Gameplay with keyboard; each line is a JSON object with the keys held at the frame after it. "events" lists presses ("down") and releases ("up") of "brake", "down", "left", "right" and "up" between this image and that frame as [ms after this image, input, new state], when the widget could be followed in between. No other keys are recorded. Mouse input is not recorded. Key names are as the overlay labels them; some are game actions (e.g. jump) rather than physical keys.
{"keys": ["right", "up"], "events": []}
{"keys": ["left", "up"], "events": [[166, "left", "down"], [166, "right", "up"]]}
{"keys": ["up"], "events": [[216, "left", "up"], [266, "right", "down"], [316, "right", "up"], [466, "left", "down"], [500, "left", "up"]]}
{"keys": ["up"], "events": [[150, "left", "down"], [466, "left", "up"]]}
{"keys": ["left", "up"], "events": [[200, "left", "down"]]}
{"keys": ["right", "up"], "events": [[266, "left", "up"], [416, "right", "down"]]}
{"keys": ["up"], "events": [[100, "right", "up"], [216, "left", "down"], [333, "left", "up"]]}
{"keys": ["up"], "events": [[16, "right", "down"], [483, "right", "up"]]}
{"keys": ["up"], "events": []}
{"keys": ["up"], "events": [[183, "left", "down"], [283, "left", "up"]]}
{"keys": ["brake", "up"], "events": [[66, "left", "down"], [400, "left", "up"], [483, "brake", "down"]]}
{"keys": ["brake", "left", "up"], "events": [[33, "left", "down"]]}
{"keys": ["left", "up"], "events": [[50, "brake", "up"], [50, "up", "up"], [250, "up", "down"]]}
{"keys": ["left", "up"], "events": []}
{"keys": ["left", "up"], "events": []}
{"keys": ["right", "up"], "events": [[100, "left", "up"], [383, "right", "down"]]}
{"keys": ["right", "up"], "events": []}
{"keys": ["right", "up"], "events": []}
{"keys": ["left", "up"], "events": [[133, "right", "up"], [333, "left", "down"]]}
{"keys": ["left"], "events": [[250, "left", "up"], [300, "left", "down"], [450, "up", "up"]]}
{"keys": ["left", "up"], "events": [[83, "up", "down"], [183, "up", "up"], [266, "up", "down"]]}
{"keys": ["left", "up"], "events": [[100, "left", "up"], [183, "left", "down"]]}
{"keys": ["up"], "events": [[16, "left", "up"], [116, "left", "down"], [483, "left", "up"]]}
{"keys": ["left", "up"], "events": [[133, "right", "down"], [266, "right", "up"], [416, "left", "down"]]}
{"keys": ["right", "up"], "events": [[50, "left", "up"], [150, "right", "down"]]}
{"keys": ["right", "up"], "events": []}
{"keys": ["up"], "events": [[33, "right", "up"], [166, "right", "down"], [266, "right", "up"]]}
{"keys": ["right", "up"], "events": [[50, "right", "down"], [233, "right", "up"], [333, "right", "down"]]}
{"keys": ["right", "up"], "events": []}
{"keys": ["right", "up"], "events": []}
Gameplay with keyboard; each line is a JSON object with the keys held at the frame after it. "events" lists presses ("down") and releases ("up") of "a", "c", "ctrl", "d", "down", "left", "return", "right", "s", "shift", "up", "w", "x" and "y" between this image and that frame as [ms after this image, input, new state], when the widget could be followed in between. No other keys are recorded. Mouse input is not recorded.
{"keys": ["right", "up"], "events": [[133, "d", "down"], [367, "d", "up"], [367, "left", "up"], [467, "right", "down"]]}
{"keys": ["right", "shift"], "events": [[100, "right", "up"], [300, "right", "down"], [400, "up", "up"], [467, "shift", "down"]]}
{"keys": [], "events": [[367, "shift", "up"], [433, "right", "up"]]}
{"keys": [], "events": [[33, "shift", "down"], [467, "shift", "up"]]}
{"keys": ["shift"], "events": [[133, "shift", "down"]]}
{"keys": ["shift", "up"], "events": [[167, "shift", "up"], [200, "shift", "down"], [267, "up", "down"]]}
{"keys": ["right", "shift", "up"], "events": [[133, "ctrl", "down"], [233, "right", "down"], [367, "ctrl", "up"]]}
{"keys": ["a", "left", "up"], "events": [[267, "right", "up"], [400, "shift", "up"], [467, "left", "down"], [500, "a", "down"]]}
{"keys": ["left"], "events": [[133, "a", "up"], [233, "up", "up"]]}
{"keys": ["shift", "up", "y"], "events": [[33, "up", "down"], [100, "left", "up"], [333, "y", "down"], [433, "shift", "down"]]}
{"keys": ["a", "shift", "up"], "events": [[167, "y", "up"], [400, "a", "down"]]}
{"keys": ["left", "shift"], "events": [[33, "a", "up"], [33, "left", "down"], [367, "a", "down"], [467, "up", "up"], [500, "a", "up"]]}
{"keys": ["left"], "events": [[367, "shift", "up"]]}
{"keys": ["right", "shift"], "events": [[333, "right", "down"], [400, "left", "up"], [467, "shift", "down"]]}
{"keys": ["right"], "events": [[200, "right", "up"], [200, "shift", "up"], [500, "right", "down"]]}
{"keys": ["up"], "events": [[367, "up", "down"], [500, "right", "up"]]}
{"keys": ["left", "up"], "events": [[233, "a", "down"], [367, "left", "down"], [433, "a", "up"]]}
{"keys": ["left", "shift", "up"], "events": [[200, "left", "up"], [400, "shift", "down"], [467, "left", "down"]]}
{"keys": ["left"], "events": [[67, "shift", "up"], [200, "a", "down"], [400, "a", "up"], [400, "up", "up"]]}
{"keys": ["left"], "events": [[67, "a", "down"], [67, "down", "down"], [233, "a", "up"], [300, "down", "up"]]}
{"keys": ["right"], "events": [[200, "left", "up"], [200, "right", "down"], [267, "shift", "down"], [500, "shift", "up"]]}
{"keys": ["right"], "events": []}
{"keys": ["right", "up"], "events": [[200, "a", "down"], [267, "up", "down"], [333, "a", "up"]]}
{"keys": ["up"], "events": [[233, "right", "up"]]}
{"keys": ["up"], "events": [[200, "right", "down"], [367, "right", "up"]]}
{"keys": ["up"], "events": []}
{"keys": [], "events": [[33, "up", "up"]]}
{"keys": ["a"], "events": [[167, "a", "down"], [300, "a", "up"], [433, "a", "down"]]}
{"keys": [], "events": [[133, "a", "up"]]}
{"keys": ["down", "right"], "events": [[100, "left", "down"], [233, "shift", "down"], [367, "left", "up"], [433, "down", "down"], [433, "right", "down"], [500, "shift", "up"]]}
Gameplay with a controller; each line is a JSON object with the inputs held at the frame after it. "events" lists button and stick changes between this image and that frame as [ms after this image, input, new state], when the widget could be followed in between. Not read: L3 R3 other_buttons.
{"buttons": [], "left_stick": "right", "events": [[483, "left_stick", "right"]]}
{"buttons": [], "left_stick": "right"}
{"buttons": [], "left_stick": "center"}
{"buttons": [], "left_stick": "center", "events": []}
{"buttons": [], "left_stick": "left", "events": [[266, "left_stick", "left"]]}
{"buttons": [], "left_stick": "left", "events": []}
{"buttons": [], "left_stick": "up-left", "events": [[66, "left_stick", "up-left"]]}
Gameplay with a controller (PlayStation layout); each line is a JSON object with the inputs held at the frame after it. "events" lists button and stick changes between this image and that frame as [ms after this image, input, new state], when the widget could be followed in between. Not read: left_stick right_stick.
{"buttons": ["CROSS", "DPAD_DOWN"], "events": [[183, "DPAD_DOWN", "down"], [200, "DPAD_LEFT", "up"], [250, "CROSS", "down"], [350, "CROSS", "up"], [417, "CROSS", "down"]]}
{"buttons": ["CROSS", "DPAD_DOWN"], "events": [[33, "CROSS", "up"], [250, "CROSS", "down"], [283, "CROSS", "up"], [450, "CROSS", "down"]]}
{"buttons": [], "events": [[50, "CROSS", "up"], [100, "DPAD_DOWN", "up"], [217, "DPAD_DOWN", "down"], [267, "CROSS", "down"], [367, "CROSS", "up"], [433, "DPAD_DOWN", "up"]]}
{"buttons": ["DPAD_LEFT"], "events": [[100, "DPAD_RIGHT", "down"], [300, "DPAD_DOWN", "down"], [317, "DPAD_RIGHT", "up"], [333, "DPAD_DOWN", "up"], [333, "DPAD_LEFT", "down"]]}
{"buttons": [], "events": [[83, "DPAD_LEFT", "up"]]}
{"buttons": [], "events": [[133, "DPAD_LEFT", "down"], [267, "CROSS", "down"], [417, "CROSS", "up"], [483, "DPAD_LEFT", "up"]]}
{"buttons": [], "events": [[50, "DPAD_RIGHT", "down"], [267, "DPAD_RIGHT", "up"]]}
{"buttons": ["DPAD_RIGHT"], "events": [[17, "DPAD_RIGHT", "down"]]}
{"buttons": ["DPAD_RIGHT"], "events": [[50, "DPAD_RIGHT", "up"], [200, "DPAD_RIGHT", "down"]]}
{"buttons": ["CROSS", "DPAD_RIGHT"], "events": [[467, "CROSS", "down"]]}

☆ ☆ ☆ ☆ ☆ ☆ ☆

● **WHAT IS BEING ASKED**
Search the data above for the word "center" and say how many lines contain it, giving only that number.

● **YOUR RESPONSE**
2